_EXTRACTO DE LA PÁGINA_
Murcia Inspira - Carta dedicada a mi punto de partida

Yo, que siempre me he considerado invierno, he acabado entendiendo que no, que soy de nuestro invierno. Ese que te invita a salir a medio día a los bares de siempre con los amigos de siempre.  Admito que tus veranos son algo más complicados, pero nuestra relación no podía ser perfecta. Ninguna lo es. Aunque me conoces tan bien que siempre tienes planes que ofrecerme, como un concierto en la playa o una noche de cine al aire libre y claro, cómo no te voy a perdonar…

También echo de menos no poder elegir si ir andando o en transporte. No te ofendas, no te estoy llamando pequeña, pero sí práctica, y eso es bueno. Sigue conservando y cuidando tan bien a la gente que te forma pues su cercanía no se ve en cualquier lado. Creo que eres de los pocos lugares donde es tan fácil hacer y ser amigos.

Sí, los productos de tu tierra son únicos y se nota. Y sí, cuando voy a un restaurante sigo pidiendo marineras por si apareces. Creo que necesitas saber que, fuera, tu acento cae bien. No lo oyen con risa malvada, sino con una amigable y cariñosa. Pero admito que se materializa en radar. Automáticamente saben dónde venimos y una vez decimos: “sí, de Murcia”, esbozan un: “¡bonito lugar!”. Debes estar orgullosa.

Murcia Inspira - Carta dedicada a mi punto de partida

También de todo el talento que formas y vas extendiendo por el resto de la geografía. Eres como la cuna de su arte. O si no, mira Viva Suecia, que ya ha conseguido hacer sold out en salas de Madrid como La Rivera. O Marcelo Criminal, quien ha llamado la atención de la mismísima “Amaia Reina de España”. Por mencionar solo algunos pues, por suerte, la lista es sumamente extensa.

_DATOS DEL EJERCICIO_
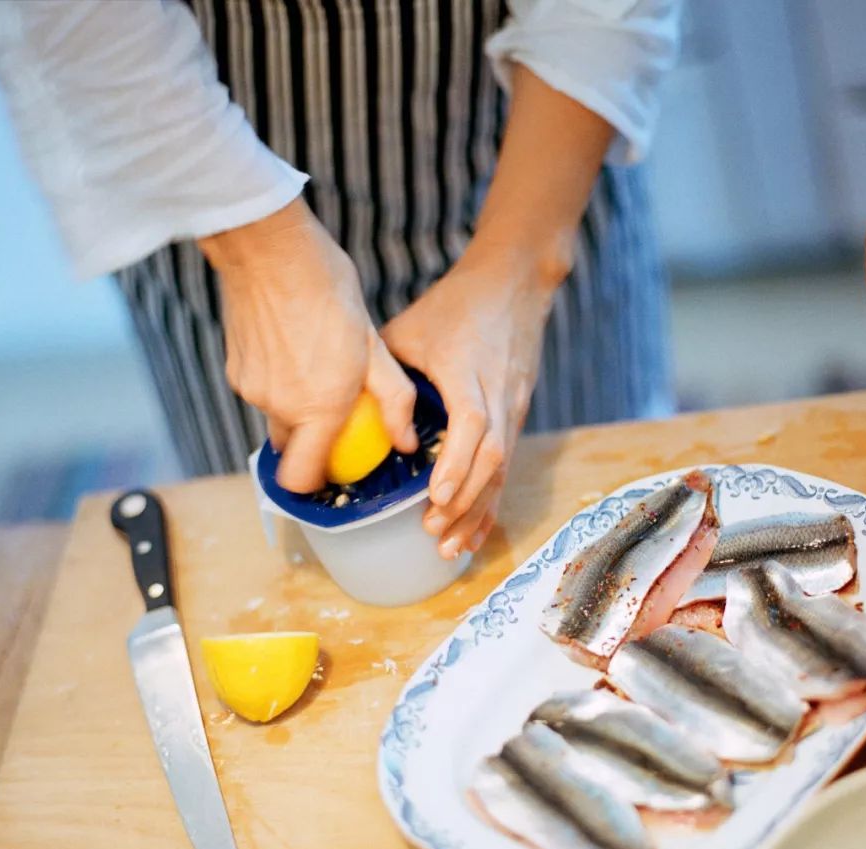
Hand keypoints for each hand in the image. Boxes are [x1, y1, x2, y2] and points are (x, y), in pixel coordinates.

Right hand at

_CONSIGNA DE TRABAJO_
En la carta a Murcia, ¿qué sala de Madrid se cita como ejemplo de aquellas donde Viva Suecia ha conseguido hacer sold out?

_RESPUESTA DEL EJERCICIO_
La Rivera.